The Fornicator's Court, which was probably written in 1786, was found in Sir Walter Scott's private library at Abbotsford in the Scottish Borders.
The facsimile version, produced by the Faculty of Advocates, will have a limited print run of 1,000 copies.
Money raised will go to the Abbotsford Library Project Trust, which was set up to help conserve the library.
The poem can also be viewed online as part of the BBC's Robert Burns website, which was launched to celebrate the 250th anniversary of the bard's birth.
It appears there under the title Libel Summons, and can also be heard being read by actor Robbie Coltrane.
Sir Walter was a member of the Faculty of Advocates which owns his library of more than 9,000 volumes.
The online cataloguing of the collection is now well under way and, already, a number of priceless antiquarian volumes, including medieval manuscripts, have been rediscovered.

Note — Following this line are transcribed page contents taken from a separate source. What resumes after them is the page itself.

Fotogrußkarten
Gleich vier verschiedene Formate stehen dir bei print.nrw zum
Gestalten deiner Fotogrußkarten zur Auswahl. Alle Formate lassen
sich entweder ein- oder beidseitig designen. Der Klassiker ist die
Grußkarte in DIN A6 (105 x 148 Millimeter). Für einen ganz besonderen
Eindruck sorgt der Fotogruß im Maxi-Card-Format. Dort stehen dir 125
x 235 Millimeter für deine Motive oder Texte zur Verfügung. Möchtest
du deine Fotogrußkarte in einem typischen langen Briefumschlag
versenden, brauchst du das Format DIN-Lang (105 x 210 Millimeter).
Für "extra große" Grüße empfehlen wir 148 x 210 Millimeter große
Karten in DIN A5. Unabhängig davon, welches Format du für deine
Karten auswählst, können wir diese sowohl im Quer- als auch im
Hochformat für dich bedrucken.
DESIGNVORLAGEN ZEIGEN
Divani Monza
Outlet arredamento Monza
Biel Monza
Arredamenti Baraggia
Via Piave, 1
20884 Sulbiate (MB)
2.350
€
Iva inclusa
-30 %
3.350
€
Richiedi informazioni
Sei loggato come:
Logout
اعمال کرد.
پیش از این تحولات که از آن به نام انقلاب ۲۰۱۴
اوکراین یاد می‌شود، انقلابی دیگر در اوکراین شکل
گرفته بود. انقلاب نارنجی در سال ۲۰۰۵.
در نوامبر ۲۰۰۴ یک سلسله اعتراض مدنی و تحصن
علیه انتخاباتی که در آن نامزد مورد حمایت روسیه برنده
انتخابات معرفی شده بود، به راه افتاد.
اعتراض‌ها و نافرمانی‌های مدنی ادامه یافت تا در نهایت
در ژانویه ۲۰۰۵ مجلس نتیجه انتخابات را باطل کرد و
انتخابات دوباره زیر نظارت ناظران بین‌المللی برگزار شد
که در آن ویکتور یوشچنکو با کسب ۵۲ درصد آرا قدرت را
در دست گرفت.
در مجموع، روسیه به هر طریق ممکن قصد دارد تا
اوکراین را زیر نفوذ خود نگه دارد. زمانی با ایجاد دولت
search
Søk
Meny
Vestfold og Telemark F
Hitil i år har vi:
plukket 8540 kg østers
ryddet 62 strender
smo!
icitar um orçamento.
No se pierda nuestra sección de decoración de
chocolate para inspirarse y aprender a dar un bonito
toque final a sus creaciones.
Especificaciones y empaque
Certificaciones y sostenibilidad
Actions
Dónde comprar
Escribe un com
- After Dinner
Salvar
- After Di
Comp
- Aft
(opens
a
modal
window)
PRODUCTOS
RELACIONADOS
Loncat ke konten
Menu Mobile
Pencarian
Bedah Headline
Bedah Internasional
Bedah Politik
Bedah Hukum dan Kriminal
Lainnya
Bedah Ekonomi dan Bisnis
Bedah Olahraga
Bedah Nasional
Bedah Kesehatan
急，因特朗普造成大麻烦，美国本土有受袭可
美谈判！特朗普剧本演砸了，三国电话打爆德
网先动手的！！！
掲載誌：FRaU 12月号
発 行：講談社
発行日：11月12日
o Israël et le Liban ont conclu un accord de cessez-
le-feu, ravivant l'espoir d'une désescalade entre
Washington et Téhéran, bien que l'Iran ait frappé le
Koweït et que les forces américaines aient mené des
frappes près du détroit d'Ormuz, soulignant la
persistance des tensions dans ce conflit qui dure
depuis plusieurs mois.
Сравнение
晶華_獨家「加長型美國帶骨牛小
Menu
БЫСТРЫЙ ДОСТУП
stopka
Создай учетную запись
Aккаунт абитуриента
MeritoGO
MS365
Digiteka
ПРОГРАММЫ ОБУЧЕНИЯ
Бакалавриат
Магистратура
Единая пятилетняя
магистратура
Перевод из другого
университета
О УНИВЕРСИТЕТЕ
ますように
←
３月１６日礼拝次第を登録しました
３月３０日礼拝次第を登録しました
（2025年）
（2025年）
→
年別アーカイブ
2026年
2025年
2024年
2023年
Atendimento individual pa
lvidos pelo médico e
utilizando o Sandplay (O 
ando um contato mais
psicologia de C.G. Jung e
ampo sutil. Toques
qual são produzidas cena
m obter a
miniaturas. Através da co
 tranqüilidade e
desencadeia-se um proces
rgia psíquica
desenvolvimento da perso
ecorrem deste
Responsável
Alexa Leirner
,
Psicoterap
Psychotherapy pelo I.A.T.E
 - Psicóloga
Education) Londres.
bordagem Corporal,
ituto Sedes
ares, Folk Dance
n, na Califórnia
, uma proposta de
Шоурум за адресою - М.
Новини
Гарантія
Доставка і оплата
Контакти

The Faculty decided that the year of Homecoming, with its theme celebrating Scotland's national bard, was the time to produce a facsimile edition of the Abbotsford version of The Fornicator's Court.
The facsimile edition - true to the Abbotsford original - also includes a manuscript copy in Burns' own hand of 'O saw ye my Maggie' , another risqué composition, which Sir Walter had 'tipped into' his copy of The Fornicator's Court.
The Fornicator's Court is a humorously satirical account of the 18th Century Presbyterian Kirk's approach to sexual shenanigans.
As an adulterer, Burns was no stranger to the quasi-legal and sometimes hypocritical processes of the Kirk and the Kirk Session.
Robert Burns' poem 'O saw ye my Maggie' written in his own hand
The Faculty's cloth-bound facsimile contains an introduction by Burns scholars and experts Gerard Carruthers and Pauline Anne Gray, of Glasgow University's Centre for Robert Burns Studies.
Carruthers and Gray said in the late 18th and early 19th Century any publication of The Fornicator's Court would have been privately printed and at the request of only a few subscribers.
"Verses and publications such as this were obviously being shared and enjoyed by gentlemen in the drawing room, at clubs or discreetly circulated among friends," they said.
As a young man in Edinburgh, Scott famously met Burns and maintained a lifelong admiration for him.
Carruthers and Gray added: "This facsimile version of the Fornicators Court, including the tipped in 'O saw ye my Maggie', is one of the rarities of the library at Abbotsford.
"It is testament also to Scott's fascination with the man he called his 'favourite author'.
"It is an item that links those two of Scotland's writers who do more than any others to broadcast to the modern world the idea of Scotland, and highlights their conjunction also as creative artists interested in the more intimate spaces of human culture."